Summary: Patients with asthma often suffer from allergic diseases, particularly allergic rhinitis, with 80% prevalence; a comprehensive study reveals significant skin test reactivity to various allergens among asthma patients, challenging assumptions about late-onset asthma and allergy correlation.


  1. Approximately 80% of asthma patients also suffer from allergic rhinitis, indicating a strong link between these conditions.
  2. Approximately 75% of asthma patients tested positive for at least one allergen, with higher reactivity to perennial allergens compared to seasonal ones.
  3. The study found that late-onset asthma patients are also likely to have allergen sensitivities, contradicting the belief that they are typically non-allergic.

Patients with asthma commonly suffer from allergic diseases, with an estimated 80% suffering from allergic rhinitis. Asthma and allergic rhinitis share common characteristics, and allergic rhinitis is a risk factor for asthma development and severity. Although allergen skin testing is widely used for evaluating allergic disease, there previously had been a lack of data describing skin reactivity patterns in U.S. asthma patients.

“This report presents one of the most comprehensive evaluations of skin test reactivity among asthmatics in relation to a wide variety of factors,” says Rohit Katial, MD, allergist and immunologist at National Jewish Health and senior author of the paper. “By looking at all permutations and levels of asthma severity, these findings underscore that a significant majority of asthma patients also manifest allergic rhinitis.”

Study Details

For the study, investigators conducted a chart review of 500 randomly selected adult and pediatric patients from the National Jewish Health electronic health record. Researchers evaluated the data based on immunoglobulin E (a type of antibody) levels, asthma development in childhood versus as an adult, and asthma severity based on corticosteroid use, sex, and race. Allergen reactivity data were collected for 10 allergens, including perennial (cockroach, animal dander, dust mite, and others) and seasonal allergens (trees, grasses, and weeds).   

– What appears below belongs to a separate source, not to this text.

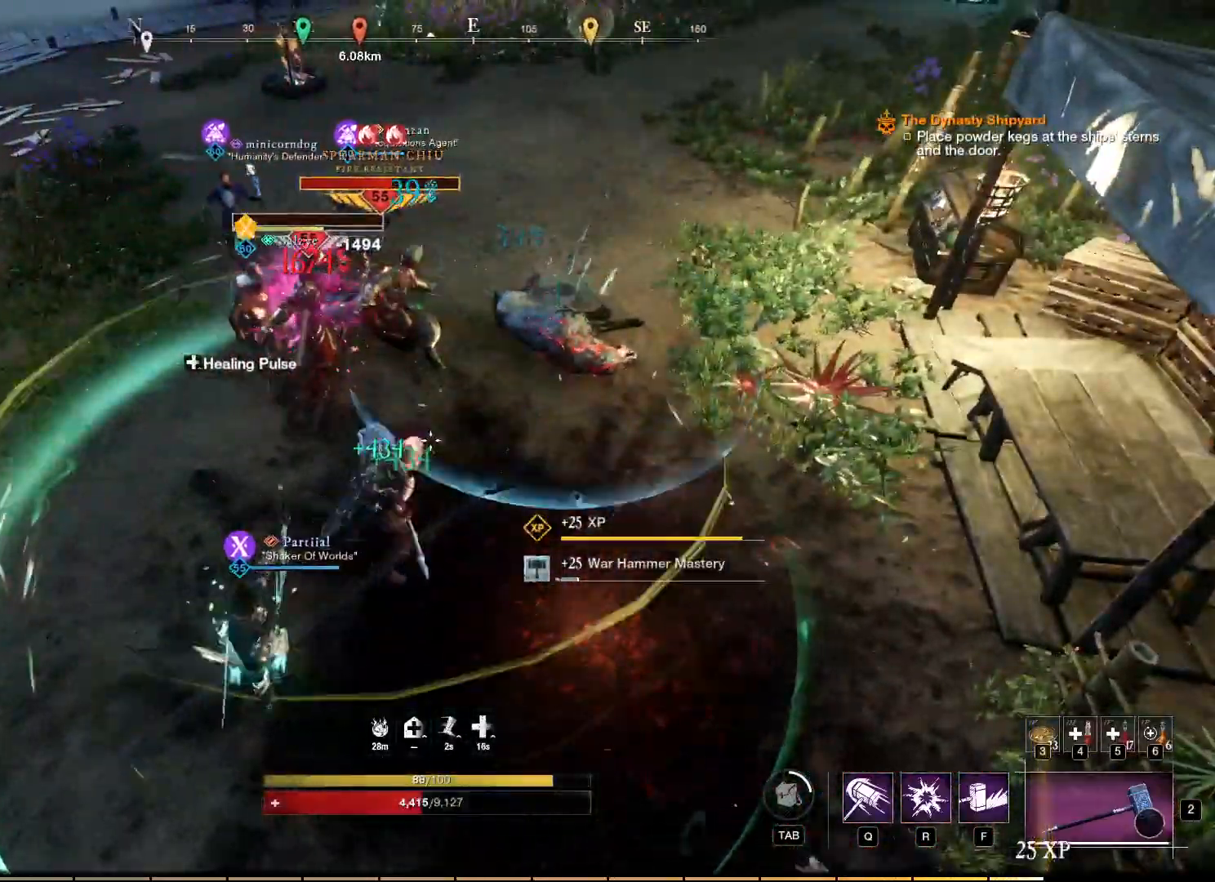
{"keys": ["d"], "mouse": ["right"], "events": [[500, "mouse_right", "down"]]}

In reviewing the data, researchers found that 75% of the subjects tested positive for at least one of the 10 allergens, 68% to one of the seven perennial allergens, 60% to one of the three seasonal allergens and 52% to both. Men were more reactive than women for any sensitization and for perennial sensitization, but there was no significant difference in seasonal sensitization.

Further reading: Skin Biopsy is Effective at Detecting Neurodegenerative Diseases

Overall, skin test reactivity did not differ based on the presence of a diagnosis of rhinitis, demonstrating that rhinitis is not a sole predictor of an underlying allergic condition. Data also confirmed that early-onset asthma subjects tend to be more allergic than those with late-onset asthma. Researchers did note that perennial skin test reactivity was higher in those with early-onset versus late-onset, but that pattern was not seen with seasonal allergies.

“It was noteworthy that a previously held assumption that late-onset asthmatics tend to be non-allergic is incorrect,” says Katial. “Almost two-thirds of the subjects in the late-onset group had skin test reactivity, suggesting that allergic disease should not be discounted even in late-onset asthma patients.”